━━━ SOURCE MATERIAL ━━━
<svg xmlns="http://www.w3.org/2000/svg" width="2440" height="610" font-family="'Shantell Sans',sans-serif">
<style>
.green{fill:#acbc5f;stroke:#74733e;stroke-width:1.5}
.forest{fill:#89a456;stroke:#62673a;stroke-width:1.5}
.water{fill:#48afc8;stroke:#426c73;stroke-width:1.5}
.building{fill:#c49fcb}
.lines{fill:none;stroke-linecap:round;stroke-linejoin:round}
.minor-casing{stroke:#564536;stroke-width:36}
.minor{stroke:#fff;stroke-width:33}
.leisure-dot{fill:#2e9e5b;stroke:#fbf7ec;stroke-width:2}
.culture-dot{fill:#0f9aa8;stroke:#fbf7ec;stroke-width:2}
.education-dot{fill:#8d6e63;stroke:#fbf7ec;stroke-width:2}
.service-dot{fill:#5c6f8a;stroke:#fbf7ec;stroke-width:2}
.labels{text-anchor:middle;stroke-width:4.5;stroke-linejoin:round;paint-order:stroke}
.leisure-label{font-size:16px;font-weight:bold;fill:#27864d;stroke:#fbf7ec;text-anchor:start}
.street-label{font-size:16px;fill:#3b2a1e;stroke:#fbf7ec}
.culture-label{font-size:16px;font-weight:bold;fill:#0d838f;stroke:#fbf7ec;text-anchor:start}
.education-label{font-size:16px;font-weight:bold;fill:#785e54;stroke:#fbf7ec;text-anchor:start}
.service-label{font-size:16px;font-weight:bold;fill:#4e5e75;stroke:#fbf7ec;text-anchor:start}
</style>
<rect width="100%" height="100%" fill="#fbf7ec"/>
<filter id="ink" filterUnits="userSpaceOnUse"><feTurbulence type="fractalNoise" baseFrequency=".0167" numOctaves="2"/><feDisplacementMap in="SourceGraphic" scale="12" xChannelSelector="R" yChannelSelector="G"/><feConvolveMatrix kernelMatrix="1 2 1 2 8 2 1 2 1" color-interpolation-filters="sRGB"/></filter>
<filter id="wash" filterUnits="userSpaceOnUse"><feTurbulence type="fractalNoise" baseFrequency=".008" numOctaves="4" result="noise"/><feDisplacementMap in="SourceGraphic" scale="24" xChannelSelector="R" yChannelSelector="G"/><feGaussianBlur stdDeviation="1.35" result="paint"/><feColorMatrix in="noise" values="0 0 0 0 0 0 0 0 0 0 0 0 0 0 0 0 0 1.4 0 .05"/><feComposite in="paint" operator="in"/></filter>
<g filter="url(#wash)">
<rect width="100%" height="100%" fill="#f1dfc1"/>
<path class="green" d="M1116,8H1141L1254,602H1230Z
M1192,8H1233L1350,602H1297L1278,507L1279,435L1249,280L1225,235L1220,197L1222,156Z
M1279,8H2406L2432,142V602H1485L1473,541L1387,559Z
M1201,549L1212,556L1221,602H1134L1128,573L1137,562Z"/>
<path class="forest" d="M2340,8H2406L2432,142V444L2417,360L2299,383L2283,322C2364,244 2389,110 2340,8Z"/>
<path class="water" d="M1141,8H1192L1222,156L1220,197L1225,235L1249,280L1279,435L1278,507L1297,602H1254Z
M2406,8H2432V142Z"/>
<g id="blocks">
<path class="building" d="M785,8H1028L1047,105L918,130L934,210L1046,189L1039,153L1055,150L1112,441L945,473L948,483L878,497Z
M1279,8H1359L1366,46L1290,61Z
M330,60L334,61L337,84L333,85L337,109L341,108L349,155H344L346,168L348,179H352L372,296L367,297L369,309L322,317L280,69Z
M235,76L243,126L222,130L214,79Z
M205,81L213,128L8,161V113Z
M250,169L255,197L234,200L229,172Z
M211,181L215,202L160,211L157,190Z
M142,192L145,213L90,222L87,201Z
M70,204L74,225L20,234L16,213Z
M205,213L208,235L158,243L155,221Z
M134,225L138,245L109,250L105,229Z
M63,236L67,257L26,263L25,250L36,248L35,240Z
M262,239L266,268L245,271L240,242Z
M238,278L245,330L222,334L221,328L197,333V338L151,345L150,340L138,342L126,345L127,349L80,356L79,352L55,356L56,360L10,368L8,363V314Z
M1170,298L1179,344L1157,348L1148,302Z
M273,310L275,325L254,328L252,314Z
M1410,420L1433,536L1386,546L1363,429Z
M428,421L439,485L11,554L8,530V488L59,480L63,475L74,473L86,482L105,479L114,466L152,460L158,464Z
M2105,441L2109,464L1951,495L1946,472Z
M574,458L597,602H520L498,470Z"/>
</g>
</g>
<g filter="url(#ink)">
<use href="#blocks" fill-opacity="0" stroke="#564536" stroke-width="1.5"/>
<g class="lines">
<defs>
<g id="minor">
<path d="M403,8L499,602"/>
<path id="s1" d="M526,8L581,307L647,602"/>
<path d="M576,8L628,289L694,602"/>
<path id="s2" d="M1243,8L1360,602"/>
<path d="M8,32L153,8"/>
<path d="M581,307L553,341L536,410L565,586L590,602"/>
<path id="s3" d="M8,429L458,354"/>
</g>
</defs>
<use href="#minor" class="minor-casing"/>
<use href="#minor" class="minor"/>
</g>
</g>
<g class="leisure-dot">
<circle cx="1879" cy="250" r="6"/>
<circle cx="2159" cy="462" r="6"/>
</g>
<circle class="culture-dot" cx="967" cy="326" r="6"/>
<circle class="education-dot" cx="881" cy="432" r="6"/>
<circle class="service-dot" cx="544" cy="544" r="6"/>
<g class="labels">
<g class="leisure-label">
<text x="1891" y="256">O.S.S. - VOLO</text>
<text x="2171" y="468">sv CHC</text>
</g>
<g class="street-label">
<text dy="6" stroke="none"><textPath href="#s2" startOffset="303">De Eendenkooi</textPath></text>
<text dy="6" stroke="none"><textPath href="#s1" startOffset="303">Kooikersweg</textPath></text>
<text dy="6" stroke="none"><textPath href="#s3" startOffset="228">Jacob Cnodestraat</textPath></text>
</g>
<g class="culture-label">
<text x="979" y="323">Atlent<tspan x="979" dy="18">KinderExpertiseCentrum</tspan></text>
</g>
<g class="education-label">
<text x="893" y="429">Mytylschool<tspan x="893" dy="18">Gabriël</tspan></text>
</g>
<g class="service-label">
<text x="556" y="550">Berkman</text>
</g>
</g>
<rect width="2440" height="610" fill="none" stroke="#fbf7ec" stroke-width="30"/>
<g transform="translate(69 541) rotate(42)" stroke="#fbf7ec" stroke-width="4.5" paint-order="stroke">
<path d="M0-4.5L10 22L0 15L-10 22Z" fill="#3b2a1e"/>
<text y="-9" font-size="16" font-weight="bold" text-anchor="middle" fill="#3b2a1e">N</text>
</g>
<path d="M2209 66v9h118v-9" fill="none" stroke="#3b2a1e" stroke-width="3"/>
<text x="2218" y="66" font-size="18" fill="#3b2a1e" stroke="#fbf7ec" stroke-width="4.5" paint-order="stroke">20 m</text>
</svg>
━━━
### INSTRUCTIONS FOR THE TASK:
Wherever the word "wash" appears in the entries above, copy that line.

### SOLUTION:
<filter id="wash" filterUnits="userSpaceOnUse"><feTurbulence type="fractalNoise" baseFrequency=".008" numOctaves="4" result="noise"/><feDisplacementMap in="SourceGraphic" scale="24" xChannelSelector="R" yChannelSelector="G"/><feGaussianBlur stdDeviation="1.35" result="paint"/><feColorMatrix in="noise" values="0 0 0 0 0 0 0 0 0 0 0 0 0 0 0 0 0 1.4 0 .05"/><feComposite in="paint" operator="in"/></filter>
<g filter="url(#wash)">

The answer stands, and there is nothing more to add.